Dataset entries

⁂

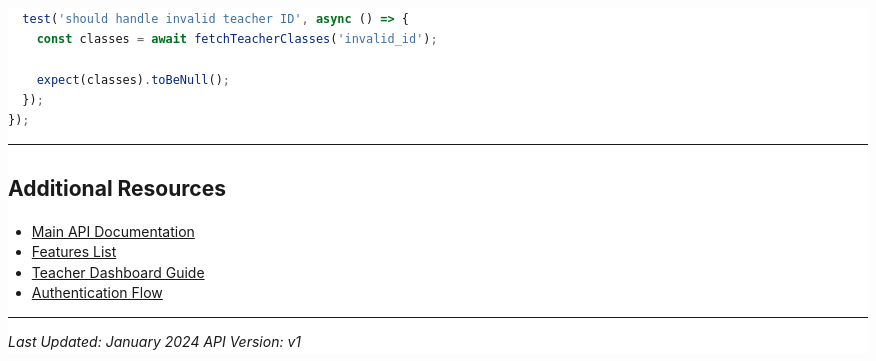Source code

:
 ```javascript
  test('should handle invalid teacher ID', async () => {
    const classes = await fetchTeacherClasses('invalid_id');
    
    expect(classes).toBeNull();
  });
});
```

---

## Additional Resources

- [Main API Documentation](./README.md)
- [Features List](./FEATURES.md)
- [Teacher Dashboard Guide](../docs/TEACHER_DASHBOARD_GUIDE.md)
- [Authentication Flow](../docs/AUTHENTICATION_FLOW.md)

---

*Last Updated: January 2024*
*API Version: v1*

⁂

_Assigned task_
All lines from the one containing "- [Features List](./FEATURES.md)" through the final line of the records above are to be set down exactly, and no other line is to appear.

_Solution to the exercise_
- [Features List](./FEATURES.md)
- [Teacher Dashboard Guide](../docs/TEACHER_DASHBOARD_GUIDE.md)
- [Authentication Flow](../docs/AUTHENTICATION_FLOW.md)

---

*Last Updated: January 2024*
*API Version: v1*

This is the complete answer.